Dewi Masitoh, a 40-year-old housewife, said she narrowly escaped with her husband and two daughters after they saw rising water reach the door of their stilt house.
"We were on the second floor but my daughter went back downstairs when the window broke and water gushed in. My husband jumped in and pulled her out of the water by her neck.
"I punched a hole through the roof and we all climbed up through," she said, showing cuts and scratches on her arms.
Television images showed bodies floating through the twisting streets nearby and water rushing through the breach in the dam, emptying the lake.
"It was like being in the middle of a tsunami," a local resident named Minu told news website Detikcom.
"We cannot ascertain yet what caused the dam to break. Right now we're trying to rescue people," local deputy police commander Basuki said.
"It's very difficult because of the thick mud, and because of the collapsed houses there are lots of branches, wooden planks and nails, making it difficult for our rubber boats to move," he said.

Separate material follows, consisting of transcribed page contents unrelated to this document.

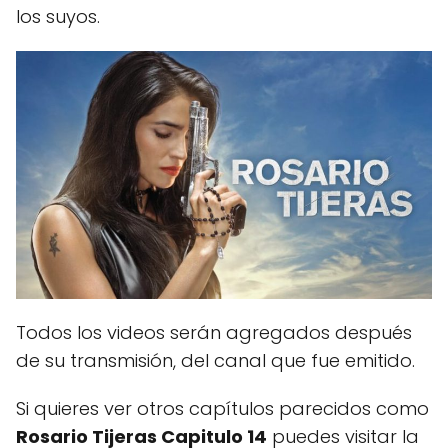
los suyos.
Todos los videos serán agregados después
de su transmisión, del canal que fue emitido.
Si quieres ver otros capítulos parecidos como
Rosario Tijeras Capitulo 14
puedes visitar la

While some authorities suggested rain may have caused the dam collapse, local residents said the decades-old barrier might have given way for other reasons.
"A lot of new homes were being built near the dam. I believe that may have caused the earth making up the dam to loosen," said Supeje Sugeng, 49.
"I saw water seeping through since midnight. When it broke, it was sudden and it sounded like thunder," he said.
President Susilo Bambang Yudhoyono and top ministers interrupted intense campaigning for legislative elections to inspect the rescue operations in the disaster area and visit the victims.
"This disaster occurred because of unexpectedly high pressure caused by the high water level in the dam," Yudhoyono told reporters.
"This is truly a catastrophe."
Health Minister Siti Fadilah Supari said: "What we are going to do now is help those who are alive identify the dead and help prevent diseases that could arise."
State power company PLN shut off electricity to the flood-hit area, where five of its power stations were submerged, Detikcom reported.
Floods and landslides are common in Indonesia during the wet season, which falls around the northern hemisphere's summer.